Task instructions: List every distinct member rank label shown above the posts in the forum thread below about PROC TABULATE reporting incorrect data.

** Opening Document segment block **

Help using Base SAS procedures

Proc Tabulate reporting incorrect data

Accepted Solution Solved
Reply
New Contributor
Posts: 4
Accepted Solution

Proc Tabulate reporting incorrect data

Hello,

 

I have an issue using proc tabulate. My dataset has three tiers with sample sizes of 12742, 12680, and 8227, respectively. When I run a proc means, it reports the entire sample and the correct means for variables within each of the three tiers. But when I run a proc tabulate, most of the sample is not reported. Also, while the variable "x" is missing for all respondents and the proc means clearly shows this (I use this variable to put a line in my tabulated reports), the proc tabulate is reporting a mean of 16.55 for x. I would really appreciate help getting to the bottom of this one.

 

Code is below and outputs are attached. I'm on SAS Enterprise Guide 6.1 (64 bit) and have SAS 9.4

 

Thanks!

 

 

CODE:


proc tabulate data = dsn3;
class tier ;
var &profvar;
tables &profvar, tier * (n mean);
run;

 

proc means data=dsn3 n mean; var &profvar; class tier; run;

 

 

 

means.PNGtab.PNG

Accepted Solutions
Solution
‎01-23-2017 12:34 PM
New Contributor
Posts: 4

Re: Proc Tabulate reporting incorrect data

Posted in reply to drumphil27

Thank you everyone for your assistance in helping me to resolve this issue.

 

I was able to do a bit of research over the weekend, and I discovered the cause of the issue I was having. The dataset I am working with is very large, and the number of variables was causing the proc tabulate to break. I added a keep statement to reduce the dataset to just those variables I need, and the proc tabulate is now working correctly!

 

Thanks again!

View solution in original post


All Replies
Super Contributor
Posts: 252

Re: Proc Tabulate reporting incorrect data

Posted in reply to drumphil27

Without having access to your data, it's not simply a case of using:

proc tabulate data=dsn3 missing;

is it?

Trusted Advisor
Posts: 1,018

Re: Proc Tabulate reporting incorrect data

Posted in reply to drumphil27

I don't see any syntax that would suggest this is an issue of proc means vs proc tabulate.  Is EG really giving you the same dataset for both procs?    How about showing us the log?

SAS Super FREQ
Posts: 8,862

Re: Proc Tabulate reporting incorrect data

Posted in reply to drumphil27
I don't understand the need to use X to put a line in the report. There are many other ways to highlight a Total line or to get either REPORT or TABULATE to create a TOTAL for you.

** Closing Document segment block **
** Opening Extracted data block **

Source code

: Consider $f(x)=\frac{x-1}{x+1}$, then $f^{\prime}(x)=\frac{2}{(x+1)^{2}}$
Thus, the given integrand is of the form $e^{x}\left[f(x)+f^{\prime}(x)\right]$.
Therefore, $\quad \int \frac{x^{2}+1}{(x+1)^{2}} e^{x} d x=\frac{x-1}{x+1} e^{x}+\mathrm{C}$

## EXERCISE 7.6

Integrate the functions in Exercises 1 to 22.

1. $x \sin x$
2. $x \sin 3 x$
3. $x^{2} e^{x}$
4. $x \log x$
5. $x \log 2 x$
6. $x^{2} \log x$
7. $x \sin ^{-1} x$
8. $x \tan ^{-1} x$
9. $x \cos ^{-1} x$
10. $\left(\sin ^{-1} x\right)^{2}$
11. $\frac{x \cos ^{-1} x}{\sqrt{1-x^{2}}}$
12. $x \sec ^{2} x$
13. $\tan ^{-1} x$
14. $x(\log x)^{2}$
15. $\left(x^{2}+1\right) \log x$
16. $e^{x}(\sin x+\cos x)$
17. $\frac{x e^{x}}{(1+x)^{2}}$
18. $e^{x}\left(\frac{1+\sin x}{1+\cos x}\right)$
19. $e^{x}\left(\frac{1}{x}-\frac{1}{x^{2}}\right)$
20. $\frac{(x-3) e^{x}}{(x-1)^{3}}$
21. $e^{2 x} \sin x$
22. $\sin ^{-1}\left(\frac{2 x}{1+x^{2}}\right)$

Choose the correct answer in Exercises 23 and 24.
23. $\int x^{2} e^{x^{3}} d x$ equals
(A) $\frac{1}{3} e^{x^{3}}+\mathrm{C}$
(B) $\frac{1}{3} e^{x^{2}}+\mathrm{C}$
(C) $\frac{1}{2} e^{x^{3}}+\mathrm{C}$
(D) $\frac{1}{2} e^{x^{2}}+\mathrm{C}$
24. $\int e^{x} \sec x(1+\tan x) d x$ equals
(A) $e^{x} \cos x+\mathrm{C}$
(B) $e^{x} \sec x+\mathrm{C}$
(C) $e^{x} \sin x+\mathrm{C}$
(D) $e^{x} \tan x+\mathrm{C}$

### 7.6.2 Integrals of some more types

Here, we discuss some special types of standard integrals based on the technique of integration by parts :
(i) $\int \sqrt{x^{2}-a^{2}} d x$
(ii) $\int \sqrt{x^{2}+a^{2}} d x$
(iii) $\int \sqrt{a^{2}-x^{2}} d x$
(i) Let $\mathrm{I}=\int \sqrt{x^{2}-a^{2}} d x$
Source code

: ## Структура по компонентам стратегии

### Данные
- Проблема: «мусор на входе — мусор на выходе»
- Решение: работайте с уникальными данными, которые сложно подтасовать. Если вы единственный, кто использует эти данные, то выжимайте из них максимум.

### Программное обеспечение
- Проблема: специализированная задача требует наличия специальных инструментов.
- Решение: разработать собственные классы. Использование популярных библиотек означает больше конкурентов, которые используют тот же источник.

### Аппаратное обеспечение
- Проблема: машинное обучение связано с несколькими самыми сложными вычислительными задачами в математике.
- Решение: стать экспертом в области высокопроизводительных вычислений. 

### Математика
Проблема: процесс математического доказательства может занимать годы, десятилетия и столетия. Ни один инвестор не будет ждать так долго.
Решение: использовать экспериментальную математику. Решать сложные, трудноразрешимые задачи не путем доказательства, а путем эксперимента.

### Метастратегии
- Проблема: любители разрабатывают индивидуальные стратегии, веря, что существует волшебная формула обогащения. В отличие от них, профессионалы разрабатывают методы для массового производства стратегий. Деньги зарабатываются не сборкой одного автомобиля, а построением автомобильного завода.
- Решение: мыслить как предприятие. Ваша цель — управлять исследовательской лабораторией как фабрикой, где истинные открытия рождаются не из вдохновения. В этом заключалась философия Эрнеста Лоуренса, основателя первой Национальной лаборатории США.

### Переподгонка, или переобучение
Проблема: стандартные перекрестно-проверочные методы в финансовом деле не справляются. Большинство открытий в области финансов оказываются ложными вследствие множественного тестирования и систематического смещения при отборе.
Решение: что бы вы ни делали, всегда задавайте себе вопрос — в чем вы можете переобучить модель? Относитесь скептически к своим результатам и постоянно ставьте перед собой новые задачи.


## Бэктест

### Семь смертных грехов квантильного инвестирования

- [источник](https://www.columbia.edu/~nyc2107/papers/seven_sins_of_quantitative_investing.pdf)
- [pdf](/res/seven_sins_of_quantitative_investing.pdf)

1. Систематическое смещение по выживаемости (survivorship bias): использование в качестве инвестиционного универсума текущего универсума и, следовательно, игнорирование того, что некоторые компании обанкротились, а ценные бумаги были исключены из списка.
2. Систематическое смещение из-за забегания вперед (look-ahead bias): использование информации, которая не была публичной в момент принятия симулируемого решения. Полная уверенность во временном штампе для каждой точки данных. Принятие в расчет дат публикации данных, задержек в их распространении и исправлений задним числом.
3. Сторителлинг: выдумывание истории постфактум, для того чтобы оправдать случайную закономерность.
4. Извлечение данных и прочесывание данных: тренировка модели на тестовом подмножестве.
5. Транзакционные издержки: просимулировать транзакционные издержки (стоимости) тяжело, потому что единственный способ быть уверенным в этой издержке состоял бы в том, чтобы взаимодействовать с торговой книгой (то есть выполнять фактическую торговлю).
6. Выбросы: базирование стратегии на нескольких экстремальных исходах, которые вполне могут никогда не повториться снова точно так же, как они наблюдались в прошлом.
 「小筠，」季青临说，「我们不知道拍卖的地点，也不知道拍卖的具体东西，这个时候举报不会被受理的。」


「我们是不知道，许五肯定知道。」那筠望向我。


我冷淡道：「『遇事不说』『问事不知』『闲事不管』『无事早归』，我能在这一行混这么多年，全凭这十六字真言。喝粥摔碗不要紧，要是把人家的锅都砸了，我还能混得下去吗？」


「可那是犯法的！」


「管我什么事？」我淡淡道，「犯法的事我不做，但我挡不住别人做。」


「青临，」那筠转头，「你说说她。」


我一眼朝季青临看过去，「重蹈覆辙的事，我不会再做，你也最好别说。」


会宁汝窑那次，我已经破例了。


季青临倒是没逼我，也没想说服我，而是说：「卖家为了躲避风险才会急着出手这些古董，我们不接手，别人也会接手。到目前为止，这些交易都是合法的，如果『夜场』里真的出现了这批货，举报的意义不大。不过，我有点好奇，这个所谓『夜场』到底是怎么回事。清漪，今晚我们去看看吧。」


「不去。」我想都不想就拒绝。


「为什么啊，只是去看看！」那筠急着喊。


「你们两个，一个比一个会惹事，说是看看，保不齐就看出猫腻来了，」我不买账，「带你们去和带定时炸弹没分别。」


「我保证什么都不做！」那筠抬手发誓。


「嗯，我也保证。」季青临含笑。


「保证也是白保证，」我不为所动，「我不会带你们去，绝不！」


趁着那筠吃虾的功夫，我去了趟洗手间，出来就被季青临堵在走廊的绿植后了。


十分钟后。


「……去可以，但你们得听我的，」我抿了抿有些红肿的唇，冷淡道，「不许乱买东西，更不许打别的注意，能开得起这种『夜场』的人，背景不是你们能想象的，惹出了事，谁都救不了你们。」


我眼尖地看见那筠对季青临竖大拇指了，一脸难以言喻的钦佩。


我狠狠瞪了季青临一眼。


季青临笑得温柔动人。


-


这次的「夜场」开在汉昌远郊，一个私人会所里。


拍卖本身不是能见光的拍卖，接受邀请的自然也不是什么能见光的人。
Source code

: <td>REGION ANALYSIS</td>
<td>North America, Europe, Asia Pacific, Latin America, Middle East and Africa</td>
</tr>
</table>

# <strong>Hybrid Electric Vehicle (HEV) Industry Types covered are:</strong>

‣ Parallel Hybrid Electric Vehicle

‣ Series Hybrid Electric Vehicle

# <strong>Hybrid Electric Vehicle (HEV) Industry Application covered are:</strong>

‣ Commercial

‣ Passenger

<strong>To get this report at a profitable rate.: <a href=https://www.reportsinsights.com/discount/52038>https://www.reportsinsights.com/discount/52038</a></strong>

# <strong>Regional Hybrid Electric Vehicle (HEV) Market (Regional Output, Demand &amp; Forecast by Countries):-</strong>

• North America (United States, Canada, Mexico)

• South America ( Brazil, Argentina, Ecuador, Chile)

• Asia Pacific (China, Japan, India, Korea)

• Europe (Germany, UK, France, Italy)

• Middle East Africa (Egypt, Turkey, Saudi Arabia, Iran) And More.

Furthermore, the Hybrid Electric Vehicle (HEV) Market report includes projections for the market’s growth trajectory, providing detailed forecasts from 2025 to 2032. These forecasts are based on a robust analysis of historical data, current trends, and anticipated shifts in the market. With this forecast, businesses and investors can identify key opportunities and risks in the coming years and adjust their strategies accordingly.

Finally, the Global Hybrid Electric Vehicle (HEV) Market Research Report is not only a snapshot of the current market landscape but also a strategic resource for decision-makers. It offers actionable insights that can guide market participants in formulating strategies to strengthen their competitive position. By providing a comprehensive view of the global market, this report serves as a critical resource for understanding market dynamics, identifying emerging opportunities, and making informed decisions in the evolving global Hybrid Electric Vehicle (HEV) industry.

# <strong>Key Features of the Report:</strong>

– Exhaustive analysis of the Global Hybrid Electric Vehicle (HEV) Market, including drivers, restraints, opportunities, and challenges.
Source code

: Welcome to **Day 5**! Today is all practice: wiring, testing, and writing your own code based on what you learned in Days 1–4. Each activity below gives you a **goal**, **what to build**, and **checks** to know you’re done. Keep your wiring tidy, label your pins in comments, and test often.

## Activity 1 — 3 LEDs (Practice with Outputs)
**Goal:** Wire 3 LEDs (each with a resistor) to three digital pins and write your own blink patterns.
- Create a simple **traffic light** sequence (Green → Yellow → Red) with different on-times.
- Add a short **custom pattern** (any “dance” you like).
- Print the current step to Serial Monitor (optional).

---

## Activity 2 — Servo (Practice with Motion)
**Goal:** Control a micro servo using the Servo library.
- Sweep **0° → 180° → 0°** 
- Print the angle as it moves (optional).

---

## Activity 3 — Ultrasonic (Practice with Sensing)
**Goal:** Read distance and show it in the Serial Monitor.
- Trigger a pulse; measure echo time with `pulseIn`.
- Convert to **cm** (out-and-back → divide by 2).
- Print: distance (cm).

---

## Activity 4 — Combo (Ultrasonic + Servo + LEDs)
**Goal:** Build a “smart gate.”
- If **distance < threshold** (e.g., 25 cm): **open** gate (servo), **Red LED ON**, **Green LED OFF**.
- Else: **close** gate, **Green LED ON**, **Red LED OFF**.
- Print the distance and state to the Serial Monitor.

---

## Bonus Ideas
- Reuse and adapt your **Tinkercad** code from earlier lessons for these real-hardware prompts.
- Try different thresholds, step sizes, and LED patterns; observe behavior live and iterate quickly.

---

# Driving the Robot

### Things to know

** Closing Extracted data block **

Result of this exercise:
New Contributor
Super Contributor
Trusted Advisor
SAS Super FREQ